In a brief phone interview with Bynes, she said that while she does not have cable television and can not personally verify all that went on that night, she too heard from neighbors and friends that there cable was out. More specifically, residents who had Charter cable.

“It was a big conversation here,” Bynes says. “People’s cable went out around here. I don’t know the official reason, I could speculate, but I don’t if that helps your story. I believe it was certain zip codes targeted.”

There are lots of different theories floating around about who might have been responsible. Some think it was the police, who intercepted the cable lines and scrambled them in hopes of keeping residents in the dark about their tactics or to discourage further looting. Some say it was Charter Communications, which is the fourth largest telecommunications provider in the country with a customer base of 27.6 million people in 29 states, who might having interfered with the news stations at the behest of law enforcement.

As unbelievable as it sounds, the theory isn’t without a kernel of plausibility. The Boston area became the first city in the country to have its local basic television channels scrambled by cable provider RCN, rendering any televisions without a cable box completely inoperative. That particular action came less than a short year after the FCC gave the okay for digital cable providers to encrypt access to HD televisions from local channels unless the consumer buys a cable box. Prior to that, cable companies were required to transmit all local channels “in the clear.”

I sent an email to Charter Communications asking them about the blackouts during the unrest. Through a brief statement, provided by Wes Shirley, senior manager of communications for Charter, the company says: “Charter did not stop service.

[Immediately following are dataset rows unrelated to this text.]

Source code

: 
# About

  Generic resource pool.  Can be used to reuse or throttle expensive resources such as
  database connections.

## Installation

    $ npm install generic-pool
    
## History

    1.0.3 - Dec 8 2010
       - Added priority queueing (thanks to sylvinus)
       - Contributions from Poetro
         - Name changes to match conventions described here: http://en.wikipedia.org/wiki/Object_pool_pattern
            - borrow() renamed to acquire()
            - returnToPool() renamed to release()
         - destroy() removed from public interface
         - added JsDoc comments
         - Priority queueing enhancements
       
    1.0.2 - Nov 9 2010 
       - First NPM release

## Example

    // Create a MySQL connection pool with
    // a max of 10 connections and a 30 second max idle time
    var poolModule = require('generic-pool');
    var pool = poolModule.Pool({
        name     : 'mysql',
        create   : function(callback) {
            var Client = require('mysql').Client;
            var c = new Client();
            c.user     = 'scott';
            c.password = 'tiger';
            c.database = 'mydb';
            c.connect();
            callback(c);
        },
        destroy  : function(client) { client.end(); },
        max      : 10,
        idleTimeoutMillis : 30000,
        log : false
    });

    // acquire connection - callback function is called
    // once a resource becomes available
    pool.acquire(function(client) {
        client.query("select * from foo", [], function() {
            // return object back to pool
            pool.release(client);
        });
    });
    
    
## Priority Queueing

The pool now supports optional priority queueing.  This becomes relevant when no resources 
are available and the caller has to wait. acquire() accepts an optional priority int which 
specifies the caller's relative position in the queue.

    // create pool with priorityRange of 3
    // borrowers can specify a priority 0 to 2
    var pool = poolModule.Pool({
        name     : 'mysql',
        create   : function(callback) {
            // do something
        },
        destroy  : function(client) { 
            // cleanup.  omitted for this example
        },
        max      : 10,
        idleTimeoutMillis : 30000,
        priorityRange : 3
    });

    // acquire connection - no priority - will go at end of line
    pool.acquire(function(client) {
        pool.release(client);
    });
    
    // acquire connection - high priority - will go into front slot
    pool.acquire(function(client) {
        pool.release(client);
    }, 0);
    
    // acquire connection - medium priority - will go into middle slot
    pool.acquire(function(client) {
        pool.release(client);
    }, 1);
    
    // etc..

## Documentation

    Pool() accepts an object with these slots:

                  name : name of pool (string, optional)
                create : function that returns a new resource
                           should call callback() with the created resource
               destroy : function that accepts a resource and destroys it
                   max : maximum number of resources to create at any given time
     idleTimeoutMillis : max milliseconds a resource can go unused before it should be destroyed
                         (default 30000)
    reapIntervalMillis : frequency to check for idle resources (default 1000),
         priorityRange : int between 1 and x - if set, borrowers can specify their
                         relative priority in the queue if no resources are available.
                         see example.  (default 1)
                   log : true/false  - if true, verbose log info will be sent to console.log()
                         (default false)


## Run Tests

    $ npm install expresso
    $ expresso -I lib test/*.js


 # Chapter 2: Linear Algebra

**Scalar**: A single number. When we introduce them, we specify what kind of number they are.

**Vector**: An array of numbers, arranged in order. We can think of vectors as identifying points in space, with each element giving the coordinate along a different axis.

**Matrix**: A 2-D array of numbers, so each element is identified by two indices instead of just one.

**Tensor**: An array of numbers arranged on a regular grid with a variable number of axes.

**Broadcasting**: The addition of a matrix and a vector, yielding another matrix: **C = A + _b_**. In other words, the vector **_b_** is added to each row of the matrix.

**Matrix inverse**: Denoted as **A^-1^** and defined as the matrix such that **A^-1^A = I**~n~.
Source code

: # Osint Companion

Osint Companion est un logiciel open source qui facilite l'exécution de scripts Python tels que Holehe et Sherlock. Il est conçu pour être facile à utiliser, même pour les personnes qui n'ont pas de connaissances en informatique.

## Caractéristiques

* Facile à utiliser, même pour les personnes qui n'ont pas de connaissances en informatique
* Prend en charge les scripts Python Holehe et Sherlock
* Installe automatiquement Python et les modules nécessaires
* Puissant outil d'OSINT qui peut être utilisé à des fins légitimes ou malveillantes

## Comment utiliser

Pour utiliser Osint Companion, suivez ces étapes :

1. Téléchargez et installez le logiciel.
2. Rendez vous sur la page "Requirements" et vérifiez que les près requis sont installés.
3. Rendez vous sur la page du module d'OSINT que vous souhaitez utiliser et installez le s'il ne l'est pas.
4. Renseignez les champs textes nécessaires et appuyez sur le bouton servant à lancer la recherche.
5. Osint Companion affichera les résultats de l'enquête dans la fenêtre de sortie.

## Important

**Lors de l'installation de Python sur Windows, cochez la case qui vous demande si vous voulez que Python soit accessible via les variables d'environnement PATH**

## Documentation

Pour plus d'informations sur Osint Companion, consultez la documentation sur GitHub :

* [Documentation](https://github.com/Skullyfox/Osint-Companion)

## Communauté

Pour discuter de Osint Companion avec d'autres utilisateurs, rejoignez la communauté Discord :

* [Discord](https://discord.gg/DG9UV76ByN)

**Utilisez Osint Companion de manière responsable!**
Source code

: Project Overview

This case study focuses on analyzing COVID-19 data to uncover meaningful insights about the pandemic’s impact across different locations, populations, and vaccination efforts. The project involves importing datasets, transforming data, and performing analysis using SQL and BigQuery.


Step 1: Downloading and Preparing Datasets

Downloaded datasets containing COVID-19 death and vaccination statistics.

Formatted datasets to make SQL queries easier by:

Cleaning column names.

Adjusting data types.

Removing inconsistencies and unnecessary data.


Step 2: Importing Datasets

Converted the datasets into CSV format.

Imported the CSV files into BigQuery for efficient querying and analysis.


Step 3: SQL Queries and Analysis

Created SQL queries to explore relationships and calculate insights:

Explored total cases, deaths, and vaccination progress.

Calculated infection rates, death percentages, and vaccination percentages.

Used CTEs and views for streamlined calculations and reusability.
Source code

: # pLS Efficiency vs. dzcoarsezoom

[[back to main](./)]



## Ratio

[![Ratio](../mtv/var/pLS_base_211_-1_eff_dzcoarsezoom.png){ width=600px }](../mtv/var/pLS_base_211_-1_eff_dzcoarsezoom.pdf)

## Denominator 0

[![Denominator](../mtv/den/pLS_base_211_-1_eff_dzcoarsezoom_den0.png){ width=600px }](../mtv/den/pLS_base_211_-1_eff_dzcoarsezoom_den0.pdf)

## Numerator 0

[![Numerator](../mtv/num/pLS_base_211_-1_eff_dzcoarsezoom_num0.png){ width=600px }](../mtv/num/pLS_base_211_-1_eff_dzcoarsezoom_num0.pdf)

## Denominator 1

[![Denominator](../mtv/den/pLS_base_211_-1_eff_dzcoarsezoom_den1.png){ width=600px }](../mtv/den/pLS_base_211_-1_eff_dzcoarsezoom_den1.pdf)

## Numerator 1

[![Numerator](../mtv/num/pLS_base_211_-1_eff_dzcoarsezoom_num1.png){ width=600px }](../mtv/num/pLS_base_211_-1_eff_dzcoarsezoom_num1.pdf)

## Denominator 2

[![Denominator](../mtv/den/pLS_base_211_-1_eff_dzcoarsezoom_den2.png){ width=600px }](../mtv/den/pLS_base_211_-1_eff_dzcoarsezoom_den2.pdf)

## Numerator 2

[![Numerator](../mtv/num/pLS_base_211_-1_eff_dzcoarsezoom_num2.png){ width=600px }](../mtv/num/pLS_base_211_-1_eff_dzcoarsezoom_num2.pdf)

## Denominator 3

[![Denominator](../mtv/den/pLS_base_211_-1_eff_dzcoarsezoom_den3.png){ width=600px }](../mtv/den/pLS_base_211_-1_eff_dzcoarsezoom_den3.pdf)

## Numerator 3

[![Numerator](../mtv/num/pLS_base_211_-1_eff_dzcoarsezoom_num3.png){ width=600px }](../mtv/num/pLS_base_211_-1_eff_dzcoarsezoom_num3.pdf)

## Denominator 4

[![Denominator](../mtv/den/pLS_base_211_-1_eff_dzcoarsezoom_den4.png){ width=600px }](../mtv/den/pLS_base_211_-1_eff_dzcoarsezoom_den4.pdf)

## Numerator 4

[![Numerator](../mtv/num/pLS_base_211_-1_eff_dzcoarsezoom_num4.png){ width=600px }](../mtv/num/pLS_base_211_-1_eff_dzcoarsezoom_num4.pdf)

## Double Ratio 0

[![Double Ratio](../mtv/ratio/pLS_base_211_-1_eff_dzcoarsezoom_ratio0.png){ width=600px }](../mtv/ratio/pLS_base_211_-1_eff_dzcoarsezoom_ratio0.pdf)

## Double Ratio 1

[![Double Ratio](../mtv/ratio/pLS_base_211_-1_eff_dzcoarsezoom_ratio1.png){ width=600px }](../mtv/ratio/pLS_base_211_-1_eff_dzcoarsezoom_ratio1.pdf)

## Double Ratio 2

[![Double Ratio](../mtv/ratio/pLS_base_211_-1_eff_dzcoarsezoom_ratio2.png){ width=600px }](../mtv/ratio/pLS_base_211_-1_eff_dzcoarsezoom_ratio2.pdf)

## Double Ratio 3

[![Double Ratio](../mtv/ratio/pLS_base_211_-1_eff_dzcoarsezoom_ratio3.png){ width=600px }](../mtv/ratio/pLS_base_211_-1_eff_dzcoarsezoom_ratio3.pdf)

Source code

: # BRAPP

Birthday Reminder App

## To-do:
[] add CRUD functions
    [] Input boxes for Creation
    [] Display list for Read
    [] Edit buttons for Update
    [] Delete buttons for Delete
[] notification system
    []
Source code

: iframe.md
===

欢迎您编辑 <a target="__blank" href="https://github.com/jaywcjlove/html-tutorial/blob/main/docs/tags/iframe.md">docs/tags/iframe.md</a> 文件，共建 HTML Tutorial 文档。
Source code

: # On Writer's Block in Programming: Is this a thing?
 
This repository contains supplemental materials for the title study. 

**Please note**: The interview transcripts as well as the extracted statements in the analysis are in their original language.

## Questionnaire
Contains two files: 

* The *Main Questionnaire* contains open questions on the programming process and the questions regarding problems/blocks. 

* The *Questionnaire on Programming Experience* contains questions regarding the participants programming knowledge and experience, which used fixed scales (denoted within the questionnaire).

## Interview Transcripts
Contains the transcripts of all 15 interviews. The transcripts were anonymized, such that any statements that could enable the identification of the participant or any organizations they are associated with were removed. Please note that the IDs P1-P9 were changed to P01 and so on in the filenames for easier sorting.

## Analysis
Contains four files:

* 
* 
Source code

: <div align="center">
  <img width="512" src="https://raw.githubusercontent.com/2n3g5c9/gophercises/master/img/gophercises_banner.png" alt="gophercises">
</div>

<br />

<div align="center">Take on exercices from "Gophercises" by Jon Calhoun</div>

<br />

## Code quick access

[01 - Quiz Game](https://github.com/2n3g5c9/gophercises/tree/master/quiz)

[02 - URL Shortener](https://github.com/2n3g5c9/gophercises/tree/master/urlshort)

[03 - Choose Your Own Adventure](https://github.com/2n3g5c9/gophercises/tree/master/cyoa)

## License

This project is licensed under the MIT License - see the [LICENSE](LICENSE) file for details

We experienced outages that were beyond our control and our technicians worked as quickly as possible to return service.”

And in fact, Charter, which was was founded in St. Louis, is notorious for its bad stability issues, particularly when it come to the Internet. During the weekend of my visit, they were experiencing a mass DNS server outage, which lasted from August 23 through August 24, which affected the ability of thousands of customers across multiple states to access the Internet.

However, that was Internet and we’re talking about cable. And the statement from Charter does not quite explain why the outages only impacted local and national news stations, particularly the ones carrying news and information about the unrest and protests in Ferguson.

I also reached out to the local Ferguson police department to find out if it had interfered in any way with the signal during its operations on August 10. The spokesperson informed me that the area where the unrest was happening was under the jurisdiction of St. Louis County Police and the highway patrol, and that the Ferguson Police Department has no information about operations during the night of the unrest.

A call has been placed to the St. Louis County Police Department, but at the time of publishing, we have yet to receive a comment. Once we do, we will update the story.